I am runnning a breezy preview right now. For the most part it is quite
stable, having said that I am not so sure I would deploy it into production.
> So, I would favor a distro that's slightly older over one that is still in
> beta. If you REALLY want stability for a server, you could take a look at
> Red Hat Enterprise Linux, or SuSe Linux Enterprise Server. These are both
> targeted at servers. The downside is that they tend to be a generation or
> two older - but that's not too big a deal when it comes to servers.
Debian Stable is tough to beat. Plus you can download it easily. Since the
hardware is new it might be a good idea to stick to a distro where compiling
your own kernel is considered to be a good thing (or having someone build a
kernel for you). Red Hat and SuSe this is not.
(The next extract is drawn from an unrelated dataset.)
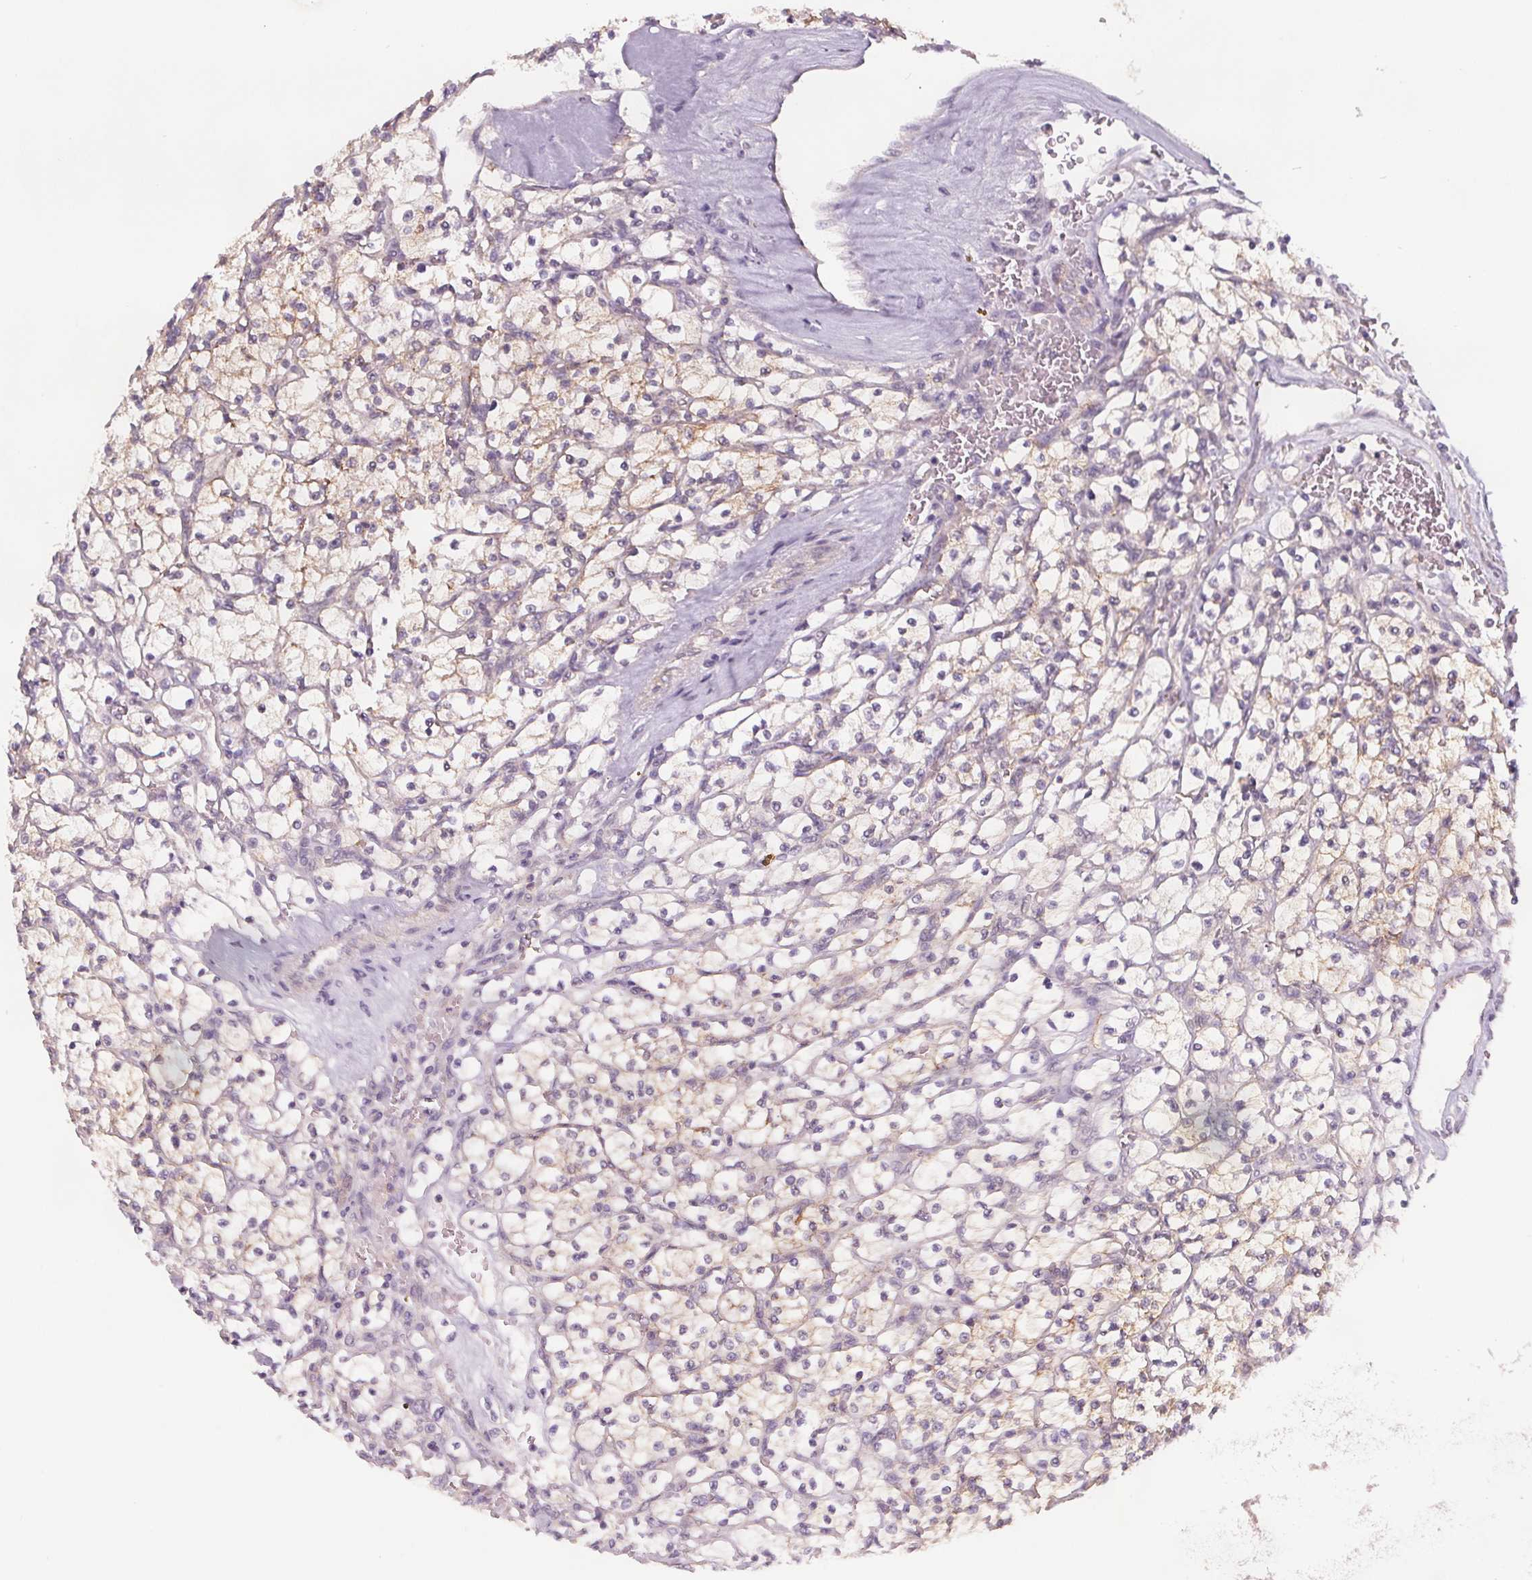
{"staining": {"intensity": "weak", "quantity": "<25%", "location": "cytoplasmic/membranous"}, "tissue": "renal cancer", "cell_type": "Tumor cells", "image_type": "cancer", "snomed": [{"axis": "morphology", "description": "Adenocarcinoma, NOS"}, {"axis": "topography", "description": "Kidney"}], "caption": "IHC photomicrograph of neoplastic tissue: renal cancer (adenocarcinoma) stained with DAB (3,3'-diaminobenzidine) displays no significant protein positivity in tumor cells.", "gene": "ATP1A1", "patient": {"sex": "female", "age": 64}}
Also, if the hardware is 64bit, I would recommend sticking with a 32 bit
distro for the time being.
> I'm not sure what would be needed to get your NIC and sound running (do you
> need sound on a server?) with Kubuntu (well, through their methods at
> least). But, adding hardware, or tweaking settings after the install is
> pretty common. I wouldn't be surprised if it's as simple as opening the
> KDE control panel (or the equivalent if you choose a gnome interface),
> select the NIC and assign the IP data to it. It's the part where the NIC
> gets detected that can be a little troublesome...
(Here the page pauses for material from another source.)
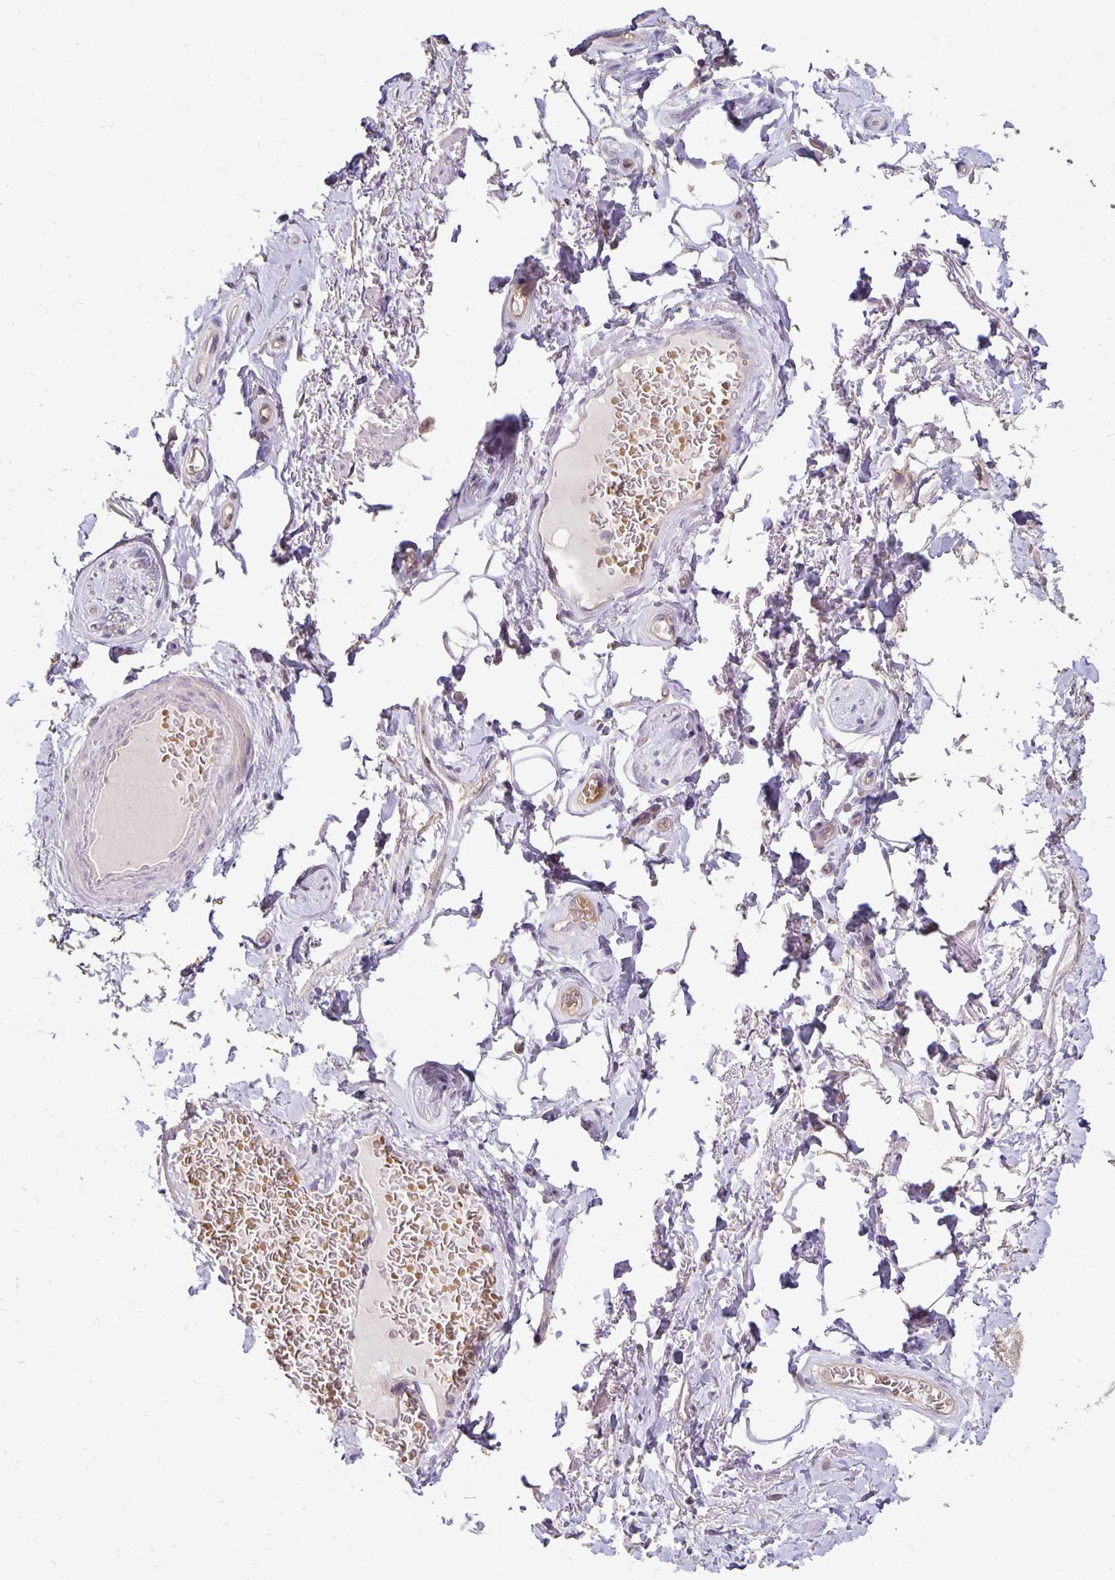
{"staining": {"intensity": "negative", "quantity": "none", "location": "none"}, "tissue": "adipose tissue", "cell_type": "Adipocytes", "image_type": "normal", "snomed": [{"axis": "morphology", "description": "Normal tissue, NOS"}, {"axis": "topography", "description": "Peripheral nerve tissue"}], "caption": "An IHC histopathology image of normal adipose tissue is shown. There is no staining in adipocytes of adipose tissue.", "gene": "CST6", "patient": {"sex": "male", "age": 51}}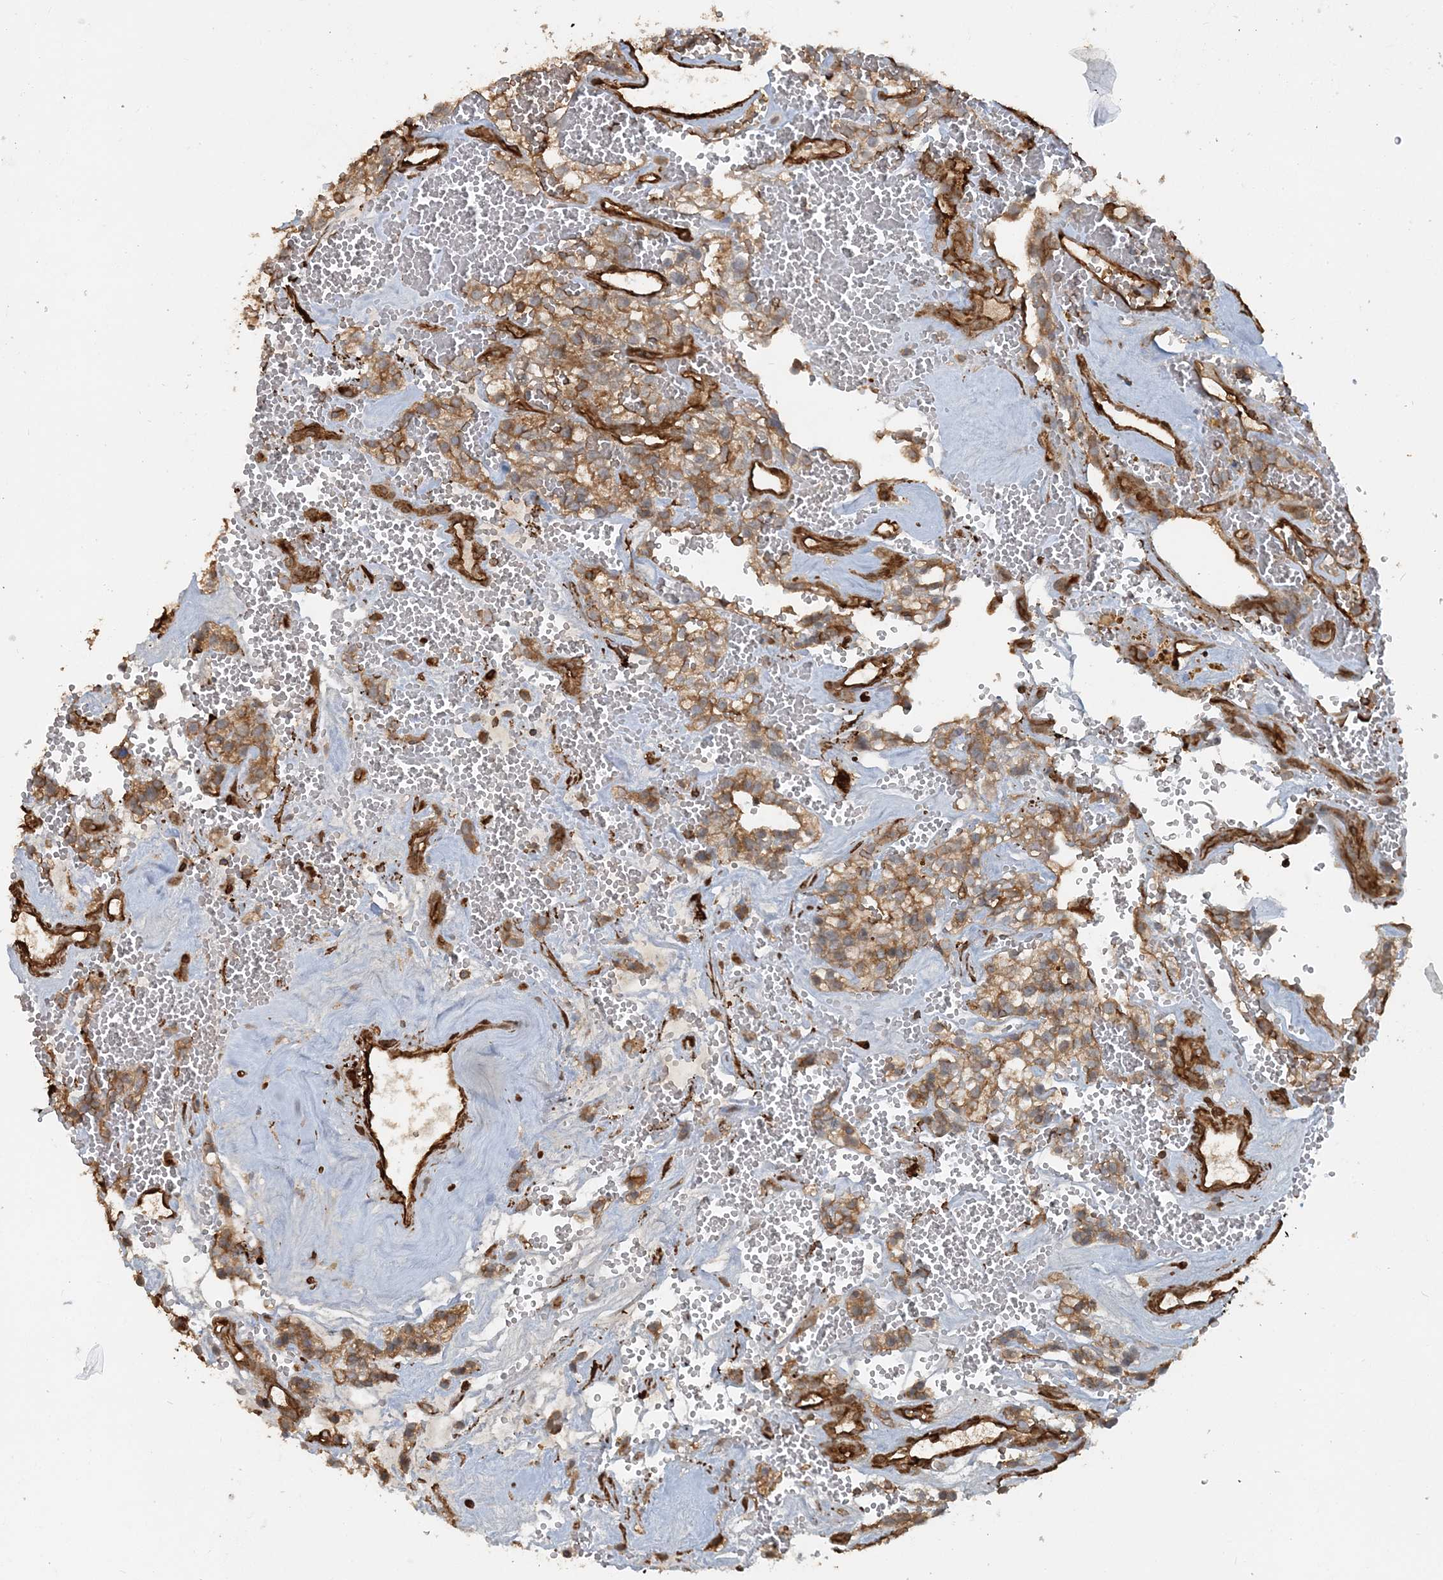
{"staining": {"intensity": "moderate", "quantity": ">75%", "location": "cytoplasmic/membranous"}, "tissue": "renal cancer", "cell_type": "Tumor cells", "image_type": "cancer", "snomed": [{"axis": "morphology", "description": "Adenocarcinoma, NOS"}, {"axis": "topography", "description": "Kidney"}], "caption": "Immunohistochemistry (IHC) of adenocarcinoma (renal) exhibits medium levels of moderate cytoplasmic/membranous positivity in about >75% of tumor cells.", "gene": "DSTN", "patient": {"sex": "female", "age": 57}}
I am looking through the new KDE system settings, and there is an applet there
for network settings, looks pretty straight forward.
Hardware detection is mostly up to the kernel. I would be interested to see
the output from lspci to see what NIC and sound card is on board.
For installing a new NIC, 3coms, intels (pro100, pro1000) are supported by
just about every distro since there is support in the vanilla kernel (ie.